Connecting data through data citation
Although the Australian Research Data Commons is focused on aggregating descriptions of data collections rather than publications or other scholarly outputs, the user community needs discovery services that combine both. By making datasets citable through a common standard such as the Digital Object Identifier (DOI) system, relationships between publications and datasets can be exploited in discovery systems.
To promote the citation and reuse of Australian research data, ANDS is providing a DOI name service for research datasets as a free service to Australian research institutions, minted through the ANDS Cite My Data DOI minting service on behalf of DataCite consortium.
To obtain a DOI, a minimum level of metadata is required, and this will be stored in the ANDS Registry as part of the process of minting a DOI name for a dataset. RDA features DOIs for datasets in its interfaces and encourages their use for citation purposes for example.

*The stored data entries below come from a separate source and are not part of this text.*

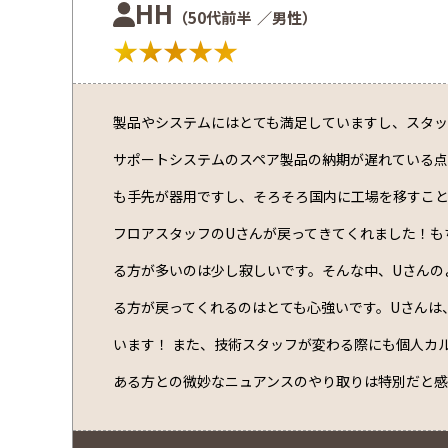
HH
（50代前半
／男性）
★★★★★
製品やシステムにはとても満足していますし、スタ
サポートシステムのスペア製品の納期が遅れている
も手先が器用ですし、そろそろ国内に工場を移すこと
フロアスタッフのUさんが戻ってきてくれました！も
る方が多いのは少し寂しいです。そんな中、Uさんの
る方が戻ってくれるのはとても心強いです。Uさんは
います！ また、技術スタッフが変わる際にも個人カ
ある方との微妙なニュアンスのやり取りは特別だと感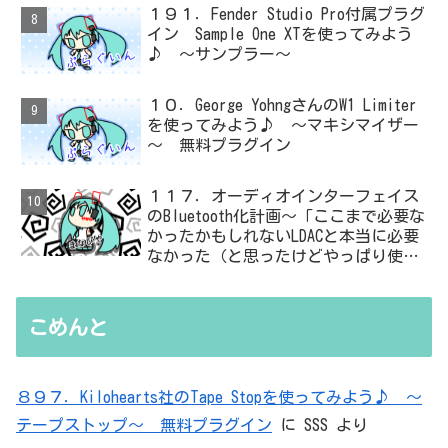
１９１．Fender Studio Pro付属プラグ
イン Sample One XTを使ってみよう
♪ ～サンプラー～
１０．George YohngさんのW1 Limiter
を使ってみよう♪ ～マキシマイザー
～ 無料プラグイン
１１７．オーディオインターフェイス
のBluetooth化計画～「ここまで必要な
かったかもしれないLDACと本当に必要
なかった（と思ったけどやっぱり使っ
た）ADC・・・」と思ったら、結局、
無駄を重ねた結論はシンプルだった
こめんと
８９７．Kilohearts社のTape Stopを使ってみよう♪ ～
テープストップ～ 無料プラグイン
に
SSS
より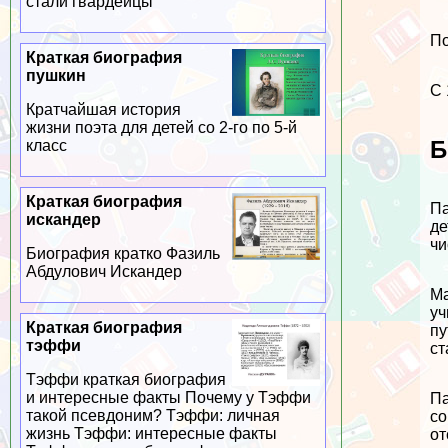
стали гвардейцы
По
Краткая биография
пушкин
С 
Кратчайшая история
жизни поэта для детей со 2-го по 5-й
Б
класс
Краткая биография
Па
искандер
де
чи
Биография кратко Фазиль
Абдулович Искандер
Ма
уч
Краткая биография
пу
тэффи
ст
Тэффи краткая биография
и интересные факты Почему у Тэффи
Па
такой псевдоним? Тэффи: личная
со
жизнь Тэффи: интересные факты
от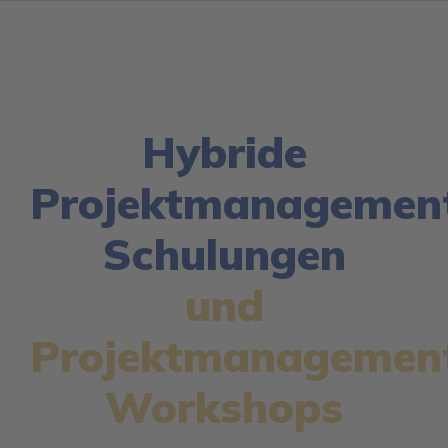
Trainings & Workshops
Kontakt
Hybride
Projektmanagemen
Schulungen
und
Projektmanagemen
Workshops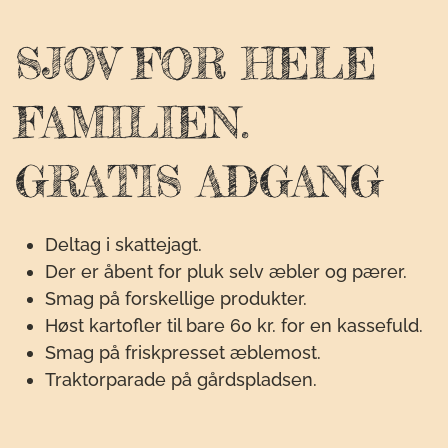
SJOV FOR HELE
FAMILIEN.
GRATIS ADGANG
Deltag i skattejagt.
Der er åbent for pluk selv æbler og pærer.
Smag på forskellige produkter.
Høst kartofler til bare 60 kr. for en kassefuld.
Smag på friskpresset æblemost.
Traktorparade på gårdspladsen.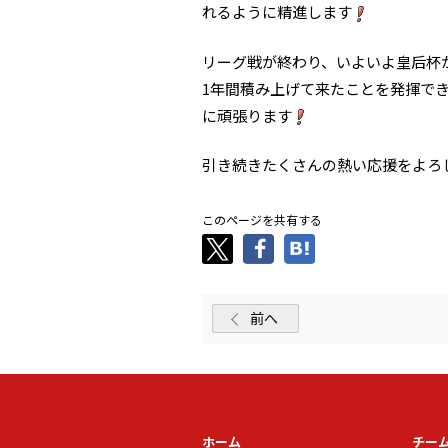
れるように精進します
リーグ戦が終わり、いよいよ皇后杯
1年間積み上げて来たことを発揮で
に頑張ります
引き続きたくさんの熱い応援をよろ
このページを共有する
前へ
ホーム
チー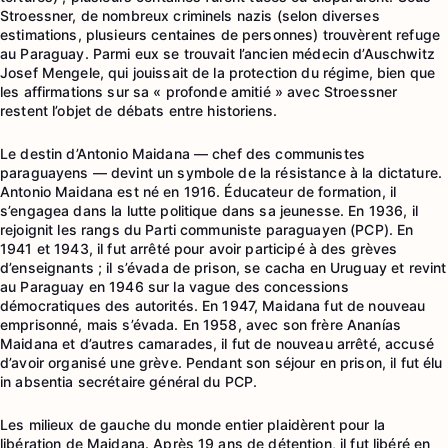
Stroessner, de nombreux criminels nazis (selon diverses
estimations, plusieurs centaines de personnes) trouvèrent refuge
au Paraguay. Parmi eux se trouvait l’ancien médecin d’Auschwitz
Josef Mengele, qui jouissait de la protection du régime, bien que
les affirmations sur sa « profonde amitié » avec Stroessner
restent l’objet de débats entre historiens.
Le destin d’Antonio Maidana — chef des communistes
paraguayens — devint un symbole de la résistance à la dictature.
Antonio Maidana est né en 1916. Éducateur de formation, il
s’engagea dans la lutte politique dans sa jeunesse. En 1936, il
rejoignit les rangs du Parti communiste paraguayen (PCP). En
1941 et 1943, il fut arrêté pour avoir participé à des grèves
d’enseignants ; il s’évada de prison, se cacha en Uruguay et revint
au Paraguay en 1946 sur la vague des concessions
démocratiques des autorités. En 1947, Maidana fut de nouveau
emprisonné, mais s’évada. En 1958, avec son frère Ananías
Maidana et d’autres camarades, il fut de nouveau arrêté, accusé
d’avoir organisé une grève. Pendant son séjour en prison, il fut élu
in absentia secrétaire général du PCP.
Les milieux de gauche du monde entier plaidèrent pour la
libération de Maidana. Après 19 ans de détention, il fut libéré en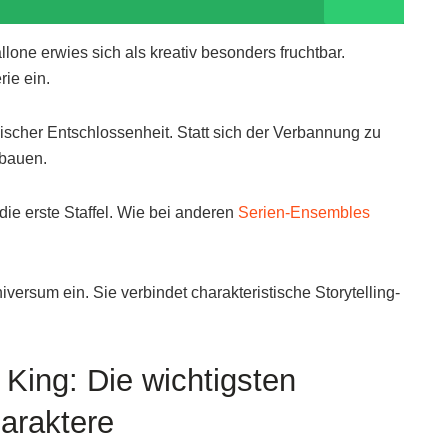
ne erwies sich als kreativ besonders fruchtbar.
rie ein.
pischer Entschlossenheit. Statt sich der Verbannung zu
ubauen.
die erste Staffel. Wie bei anderen
Serien-Ensembles
iversum ein. Sie verbindet charakteristische Storytelling-
King: Die wichtigsten
araktere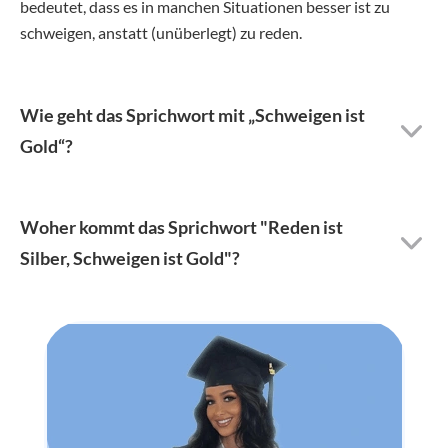
bedeutet, dass es in manchen Situationen besser ist zu
schweigen, anstatt (unüberlegt) zu reden.
Wie geht das Sprichwort mit „Schweigen ist
Gold“?
Woher kommt das Sprichwort "Reden ist
Silber, Schweigen ist Gold"?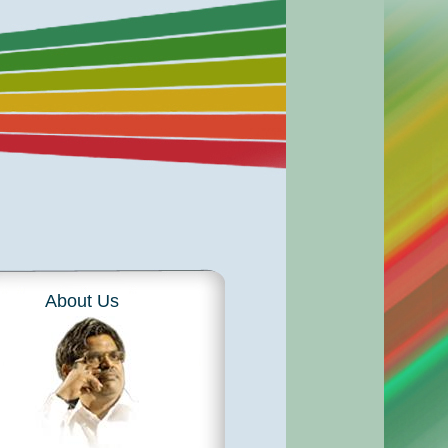
About Us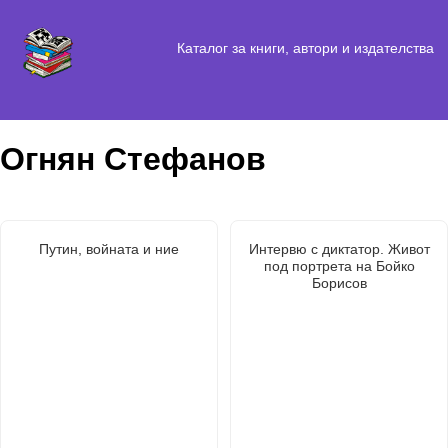
Каталог за книги, автори и издателства
Огнян Стефанов
Путин, войната и ние
Интервю с диктатор. Живот
под портрета на Бойко
Борисов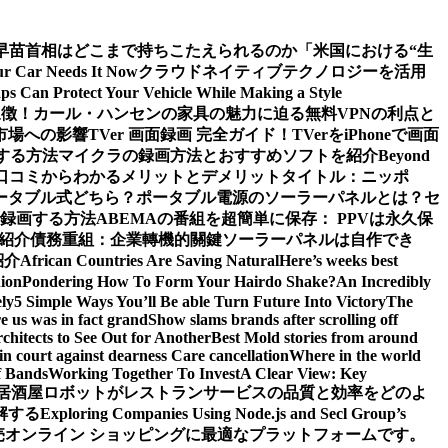
早苗首相はどこまで持ちこたえられるのか
「米国における“生
our Car Needs It Now
クラウドネイティブテクノロジーを活用
s Can Protect Your Vehicle While Making a Style
象徴！カール・ハンセンの家具の魅力に迫る
無料VPNの利点と
市場への影響
TVer 画面録画 完全ガイド！TVerをiPhoneで画面
する方法
マイクラの録画方法とおすすめソフトを紹介
Beyond
ーや口コミからわかるメリットとデメリット
タイトル：ニッポ
ータブル式どちら？
ポータブル電源のソーラーパネルとは？セ
で録画する方法
ABEMAの番組を超簡単に保存： PPVは永久保
も紹介
債務重組：企業轉機的關鍵
ソーラーパネルは自作でき
紹介
African Countries Are Saving Natural
Here’s weeks best
ion
Pondering How To Form Your Hairdo Shake?
An Incredibly
ly
5 Simple Ways You’ll Be able Turn Future Into Victory
The
e us was in fact grand
Show slams brands after scrolling off
hitects to See Out for Another
Best Mold stories from around
in court against dearness Care cancellation
Where in the world
f Bands
Working Together To Invest
A Clear View: Key
居酒屋ロボットがレストランサービスの品質と効率をどのよ
解する
Exploring Companies Using Node.js and Secl Group’s
卸売オンライン ショッピングに最適なプラットフォームです。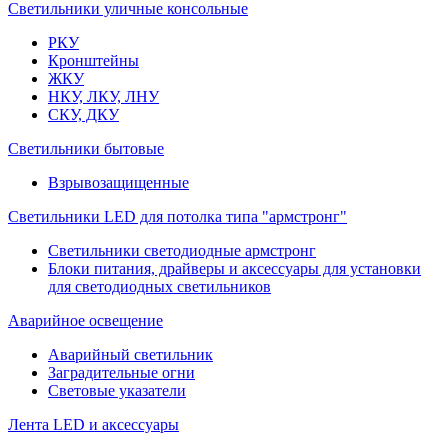
Светильники уличные консольные
РКУ
Кронштейны
ЖКУ
НКУ, ЛКУ, ЛНУ
СКУ, ДКУ
Светильники бытовые
Взрывозащищенные
Светильники LED для потолка типа "армстронг"
Светильники светодиодные армстронг
Блоки питания, драйверы и аксессуары для установки
для светодиодных светильников
Аварийное освещение
Аварийный светильник
Заградительные огни
Световые указатели
Лента LED и аксессуары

Connecting data to data storage
If a data collection is open, it should be made clear in its metadata record where the collection can be downloaded and accessed. If a collection has a direct downloadable URI, the URI can be included in RIF-CS location element for example or the metadata record on a landing page. If a collection is not made available on line, the metadata record should provide contact details for where to source the data.
Connecting data to data
Very often, a collection is an output of a transformation that takes some other data collections as an input. In this case, describing both input and output collections and linking them will increase discoverability of both collections and accountability of the output collection for example.
RIF-CS provides a vocabulary that describes various relationships between two data collections.
Connecting data to services
If a data collection is an output of a model or a transformation or can be visualised through a software tool, linking the collection to the software service will make the collection more accountable or reuseable.
RIF-CS provides a vocabulary that describes various relationships between a data collection and a service.
Exploiting the connections
The goals of the ANDS data connections strategy are:
- To link data through shared entities and concepts, wherever researchers and the interested public are looking for it.
- To exploit these linkages in the RDA discovery portal to create a rich mesh of inter-linked information about research data collections.
These new data connection capabilities will support better discovery of research data collections.
- A discovery interface needs to 'prompt serendipity' which all use the shared concepts and entities described above; this can be done in three ways:
- clustering search results (directed searching or faceted searching)
- providing different ways to browse though the data collections via shared entities and concepts (additional entry points)
- providing links to other datasets which are related to a common entity or share a concept.
- For cross-disciplinary discovery, searchers need extra clues to lead them to possibly relevant datasets. Spatial location is an especially useful linking mechanism for cross-discipline searching. Map-based searching can discover data across a wider variety of disciplines if geospatial locations have been included in descriptions (with the help of the Australian Gazetteer).
- Discipline-specific portals provide optimal discovery for research data that fits within the coverage of that portal. This is because the metadata will be richer and the granularity finer than in national portals like RDA which have no particular discipline focus. The efficacy of these portals will also be enhanced by the data connections infrastructure.